Bioorg Med Chem Lett. 2011 Sep 15;21(18):5594-7. doi: 10.1016/j.bmcl.2011.06.077. Epub 2011 Jul 7.
We report the synthesis and evaluation of a series of N-benzoylindole derivatives as novel potential imaging agents for β-amyloid plaques. In vitro binding studies using Aβ(1-40) aggregates versus [(125)I]TZDM showed that all these derivatives demonstrated high binding affinities (K(i) values ranged from 8.4 to 121.6 nM). Moreover, two radioiodinated compounds [(125)I]7 and [(125)I]14 were prepared. Autoradiography for [(125)I]14 displayed intense and specific labeling of Aβ plaques in the brain sections of AD model mice (C57, APP/PS1) with low background. In vivo biodistribution in normal mice exhibited sufficient initial brain uptake for imaging (2.19% and 2.00%ID/g at 2 min postinjection for [(125)I]7 and [(125)I]14, respectively). Although additional modifications are necessary to improve brain uptake and clearance from the brain, the N-benzoylindole may be served as a backbone structure to develop novel β-amyloid imaging probes.
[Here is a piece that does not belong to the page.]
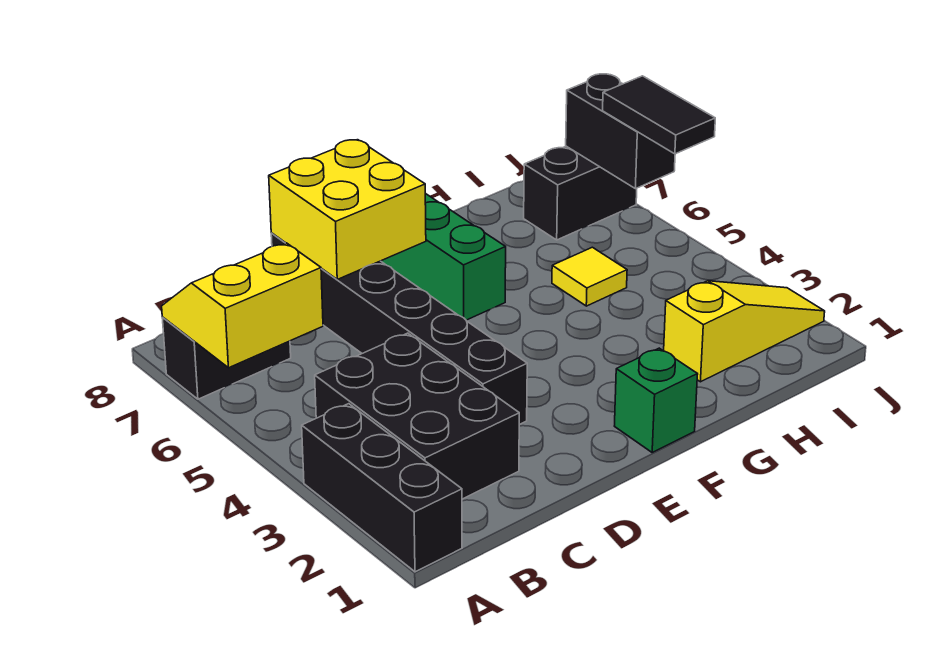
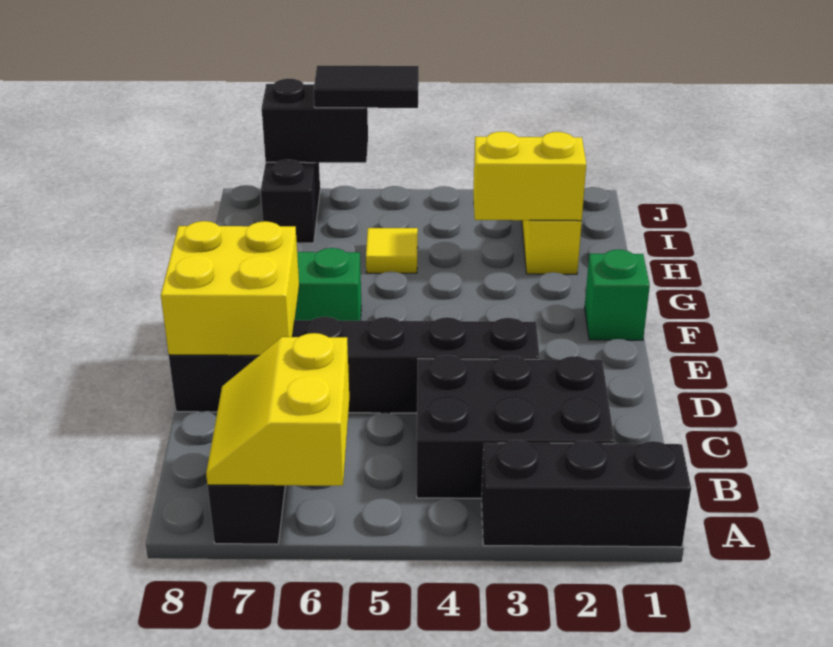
none -> yellow 1x2 brick [473,132,586,221]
我们报告了一系列 N-苯甲酰吲哚衍生物的合成和评价,这些衍生物是新型潜在的β-淀粉样斑块成像剂。体外结合研究表明,所有这些衍生物都表现出较高的结合亲和力(Ki 值范围为 8.4 到 121.6 nM)。此外,还制备了两种放射性碘标记化合物[(125)I]7 和 [(125)I]14。[(125)I]14 的放射自显影显示,AD 模型小鼠(C57,APP/PS1)脑切片中 Aβ 斑块有强烈且特异的标记,背景较低。正常小鼠体内的生物分布显示,成像有足够的初始脑摄取([(125)I]7 和 [(125)I]14 在注射后 2 分钟时的脑摄取率分别为 2.19%和 2.00%ID/g)。尽管需要进一步修饰来提高脑摄取率并减少脑清除率,但 N-苯甲酰吲哚可能作为一个骨架结构,来开发新型β-淀粉样蛋白成像探针。